For we Nicaraguans who have lived under a State-Party-Family regime for a decade now, with zero transparency and no accountability in which all of the state institutions – the Supreme Court, Parliament, the Electoral Council, the Comptroller, the Attorney General’s office, the army and the police – are all made to submit to the designs of the presidential couple and lack the most minimal autonomy, this shameful omission doesn’t surprise us. In Nicaragua no one expects that the suspects of these crimes and their political bosses would have the ability to investigate themselves, much less impart justice.
The really scandalous thing is the inaction of the international community, in particular of the governments that make up the Organization of American States (OAS) and its secretary general, Luis Almagro, who hasn’t even convoked the OAS Council of Ministers to discuss the responsibility of a member State in the most serious massacre occurred on the continent in 2018.
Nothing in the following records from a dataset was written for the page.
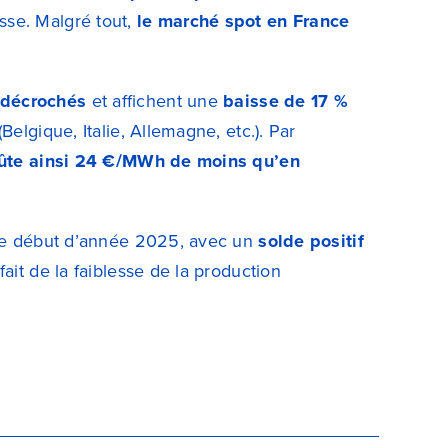
sse. Malgré tout,
le marché spot en France
 décrochés
et affichent une
baisse de 17 %
elgique, Italie, Allemagne, etc.). Par
coûte ainsi 24 €/MWh de moins qu’en
e début d’année 2025, avec un
solde positif
fait de la faiblesse de la production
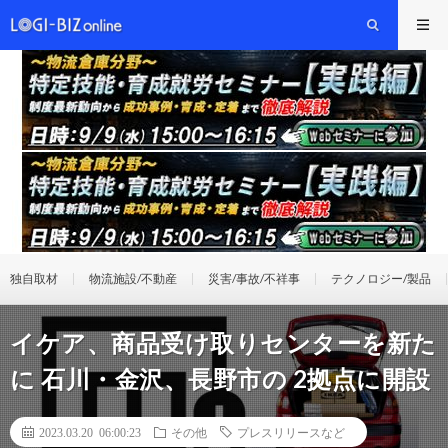
独自取材
物流施設/不動産
災害/事故/不祥事
テクノロジー/製品
イケア、商品受け取りセンターを新た
に 石川・金沢、長野市の 2拠点に開設
2023.03.20 06:00:23
その他
プレスリリースなど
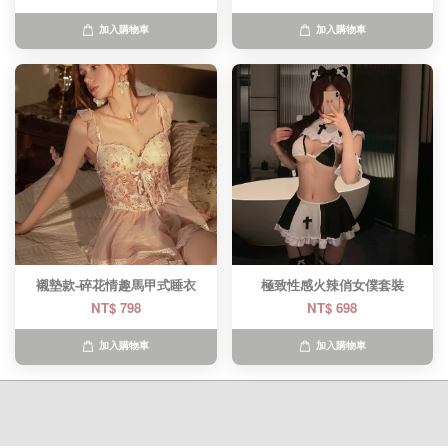
加入購物車
加入購物車
襯墊款-碎花情趣馬甲式睡衣
極致性感火辣俏女僕套裝
NT$ 798
NT$ 698
加入購物車
加入購物車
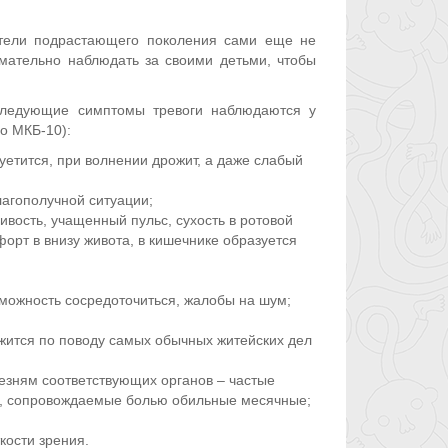
тели подрастающего поколения сами еще не
имательно наблюдать за своими детьми, чтобы
 следующие симптомы тревоги наблюдаются у
о МКБ-10):
уетится, при волнении дрожит, а даже слабый
агополучной ситуации;
вость, учащенный пульс, сухость в ротовой
орт в внизу живота, в кишечнике образуется
можность сосредоточиться, жалобы на шум;
жится по поводу самых обычных житейских дел
зням соответствующих органов – частые
и, сопровождаемые болью обильные месячные;
кости зрения.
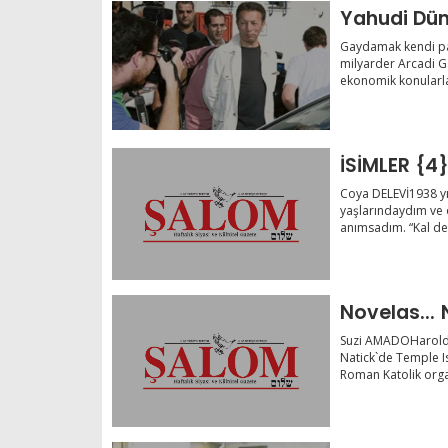
Yahudi Dün
Gaydamak kendi parti
milyarder Arcadi Ga
ekonomik konularla i
İSİMLER {4
Coya DELEVİ1938 yıl
yaşlarındaydım ve 
anımsadım. “Kal de 
Novelas... 
Suzi AMADOHarold 
Natick`de Temple I
Roman Katolik orga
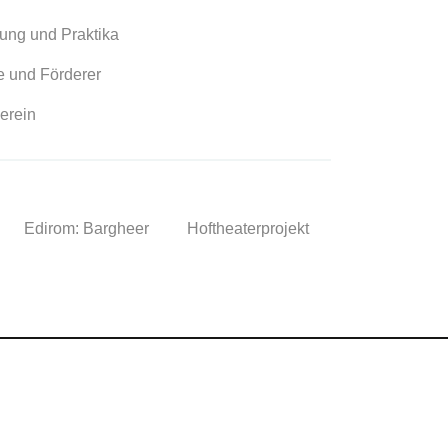
ung und Praktika
 und Förderer
erein
Edirom: Bargheer
Hoftheaterprojekt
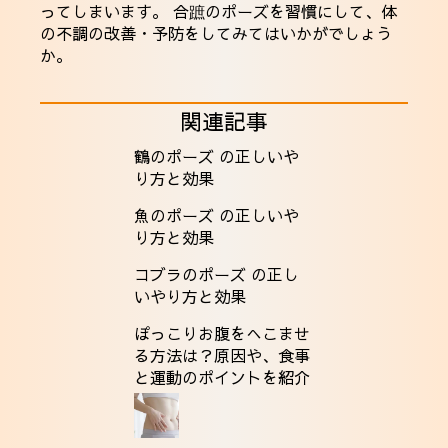
ってしまいます。 合蹠のポーズを習慣にして、体
の不調の改善・予防をしてみてはいかがでしょう
か。
関連記事
鶴のポーズ の正しいや
り方と効果
魚のポーズ の正しいや
り方と効果
コブラのポーズ の正し
いやり方と効果
ぽっこりお腹をへこませ
る方法は？原因や、食事
と運動のポイントを紹介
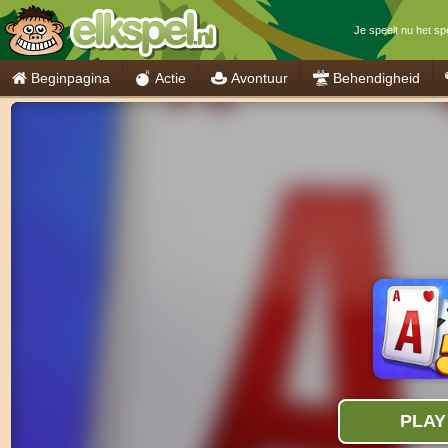
Je speelt nu het sp
Beginpagina
Actie
Avontuur
Behendigheid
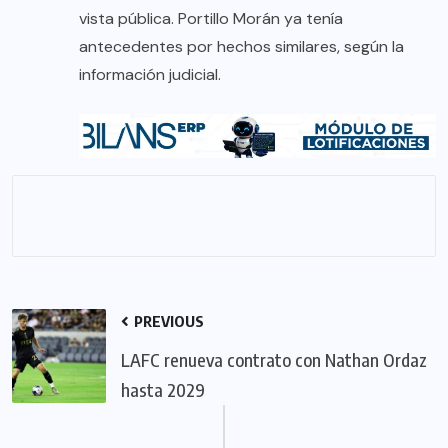
vista pública. Portillo Morán ya tenía
antecedentes por hechos similares, según la
información judicial.
PREVIOUS
LAFC renueva contrato con Nathan Ordaz
hasta 2029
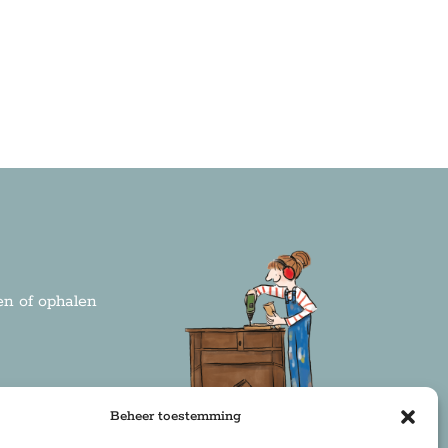
n of ophalen
rden
Beheer toestemming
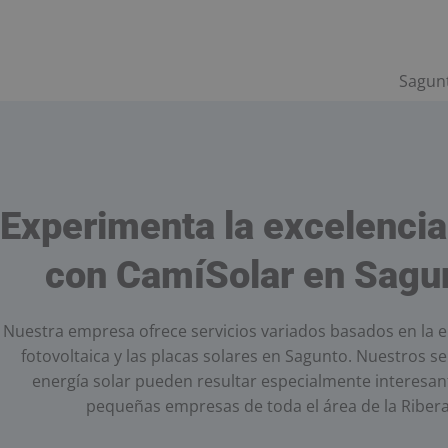
Sagunt
Experimenta la excelencia
con CamíSolar en Sagu
Nuestra empresa ofrece servicios variados basados en la e
fotovoltaica y las placas solares en Sagunto. Nuestros se
energía solar pueden resultar especialmente interesan
pequeñas empresas de toda el área de la Ribera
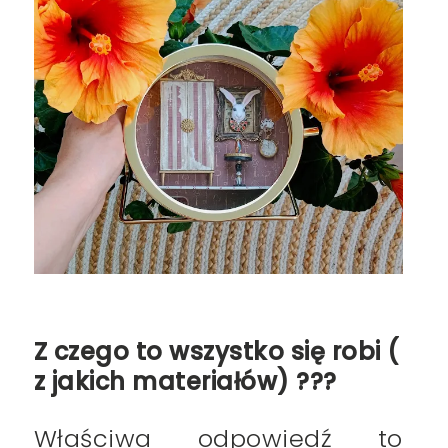
Z czego to wszystko się robi (
z jakich materiałów) ???
Właściwa odpowiedź to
Last April 24, when the number of deaths from the repression was still estimated at 25 the Inter-American Human Rights Commission (IACHR) of the OAS issued an urgent declaration expressing their concern for these deaths and urged the Nicaraguan authorities “to investigate in a rapid and exhaustive manner the conduct of the police during these demonstration, and establish the corresponding punishment.”
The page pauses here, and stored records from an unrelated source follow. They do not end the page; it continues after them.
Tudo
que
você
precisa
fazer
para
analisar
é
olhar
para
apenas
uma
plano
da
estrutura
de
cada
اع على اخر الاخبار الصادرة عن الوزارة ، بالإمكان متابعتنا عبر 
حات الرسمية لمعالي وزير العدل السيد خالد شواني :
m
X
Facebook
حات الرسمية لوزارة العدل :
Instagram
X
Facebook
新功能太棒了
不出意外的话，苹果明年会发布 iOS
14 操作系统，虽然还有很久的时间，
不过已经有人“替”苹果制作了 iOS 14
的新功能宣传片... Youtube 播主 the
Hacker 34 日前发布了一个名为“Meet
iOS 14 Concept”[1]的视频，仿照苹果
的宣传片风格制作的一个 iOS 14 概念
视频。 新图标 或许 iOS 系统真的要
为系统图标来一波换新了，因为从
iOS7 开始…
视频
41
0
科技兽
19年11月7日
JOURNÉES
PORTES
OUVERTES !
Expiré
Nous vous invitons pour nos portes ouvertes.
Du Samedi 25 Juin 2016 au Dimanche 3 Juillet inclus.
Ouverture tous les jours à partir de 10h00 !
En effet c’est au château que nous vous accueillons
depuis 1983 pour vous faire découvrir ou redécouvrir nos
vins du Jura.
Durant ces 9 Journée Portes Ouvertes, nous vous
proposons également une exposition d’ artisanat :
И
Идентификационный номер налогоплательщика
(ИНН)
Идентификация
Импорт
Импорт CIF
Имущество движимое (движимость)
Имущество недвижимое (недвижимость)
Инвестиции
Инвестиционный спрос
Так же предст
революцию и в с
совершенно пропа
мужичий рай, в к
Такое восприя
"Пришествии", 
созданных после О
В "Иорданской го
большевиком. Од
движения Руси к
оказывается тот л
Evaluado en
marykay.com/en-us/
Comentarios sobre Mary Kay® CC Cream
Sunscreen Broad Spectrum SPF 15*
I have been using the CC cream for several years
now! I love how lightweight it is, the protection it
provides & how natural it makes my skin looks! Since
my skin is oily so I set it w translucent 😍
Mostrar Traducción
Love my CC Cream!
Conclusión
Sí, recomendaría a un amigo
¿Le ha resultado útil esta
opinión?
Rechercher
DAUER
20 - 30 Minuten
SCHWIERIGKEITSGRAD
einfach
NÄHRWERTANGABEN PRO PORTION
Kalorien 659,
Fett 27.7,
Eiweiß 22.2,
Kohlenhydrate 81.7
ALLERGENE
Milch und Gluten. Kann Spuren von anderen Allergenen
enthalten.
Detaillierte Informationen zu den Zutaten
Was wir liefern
The IACHR also requested the good will of the Nicaraguan Government in order to realize an on-site visit, similar to the one it held 40 years ago, in September 1978 following the massacres carried out by the dictatorship of Anastasio Somoza Debayle. The Ortega-Murillo regime responded with silence, thus repeating their refusal that they’ve maintained when faced with any of the IACHR requests over the last few years, systematically refusing to attend any of the audiences on human rights in our country.
The difference now is that we’re faced with the bloodiest massacre that has occurred on the continent in the last years and neither Ortega nor the OAS can elude their responsibilities. Does Secretary Almagro need confirmation of more deaths before he can call for a continental debate about the April massacre and demand that the IAHRC send a mission this very week? Could Ortega and Murillo possibly evade their responsibilities in this bloodbath, successfully activating the machinery for the cover-up and impunity that they’ve already set in motion?
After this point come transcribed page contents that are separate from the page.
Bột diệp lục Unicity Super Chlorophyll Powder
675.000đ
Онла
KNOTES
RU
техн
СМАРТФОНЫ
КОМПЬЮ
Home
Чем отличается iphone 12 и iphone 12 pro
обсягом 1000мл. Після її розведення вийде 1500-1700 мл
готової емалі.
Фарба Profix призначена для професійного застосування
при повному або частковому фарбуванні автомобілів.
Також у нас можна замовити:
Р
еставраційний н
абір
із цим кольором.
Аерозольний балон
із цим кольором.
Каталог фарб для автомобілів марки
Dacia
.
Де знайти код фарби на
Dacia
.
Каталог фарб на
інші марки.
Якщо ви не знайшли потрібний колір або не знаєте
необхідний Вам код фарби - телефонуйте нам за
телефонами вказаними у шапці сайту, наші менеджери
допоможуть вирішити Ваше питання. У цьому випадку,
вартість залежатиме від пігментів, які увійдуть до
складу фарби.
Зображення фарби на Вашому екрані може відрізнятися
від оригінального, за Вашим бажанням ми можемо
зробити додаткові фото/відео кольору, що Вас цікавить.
The April massacre has been unanimously condemned by all sectors of the country, from the students who led the national civic rebellion, to the Catholic Church, right up to the large business organizations. All of these demand the establishment of truth and justice for the crimes of the repression, calling for the conformation of an independent international commission for this.
There exists, therefore, a national mandate to form a Truth Commission, made up of international government organizations such as the UN or the IAHRC, or non-governmental organizations like Amnesty International and Human Rights Watch to take charge of the investigation into the killings.
The people demand that the direct and indirect responsibilities of all those involved in the massacre be established: of the paramilitaries directed from the presidential offices in El Carmen; and the police officials and their superiors who form part of the chain of command, with President Ortega at the head as Supreme Chief of the National Police; and of Vice President Murillo as the principal political operator and the link between the president and the police.
The least common denominator, before any national dialogue, is to call on the OAS and the UN to demand that Ortega accept the visit of an international truth commission. The dictator can try to mock the national clamor for a time by fabrication of his own “commission for the official truth”, but he won’t be able to resist the national and international pressure, especially if the students who led the national rebellion maintain their protests.
Without an independent international commission to clarify the 46 deaths caused by the repression, conditions won’t be present to hold a legitimate national dialogue. In consequence, the road map towards a peaceful and democratic solution to the national crisis must involve this demand for truth and justice, first and foremost, and the exit of Ortega and Murillo second, in order to make way for early elections as part of a real political reform.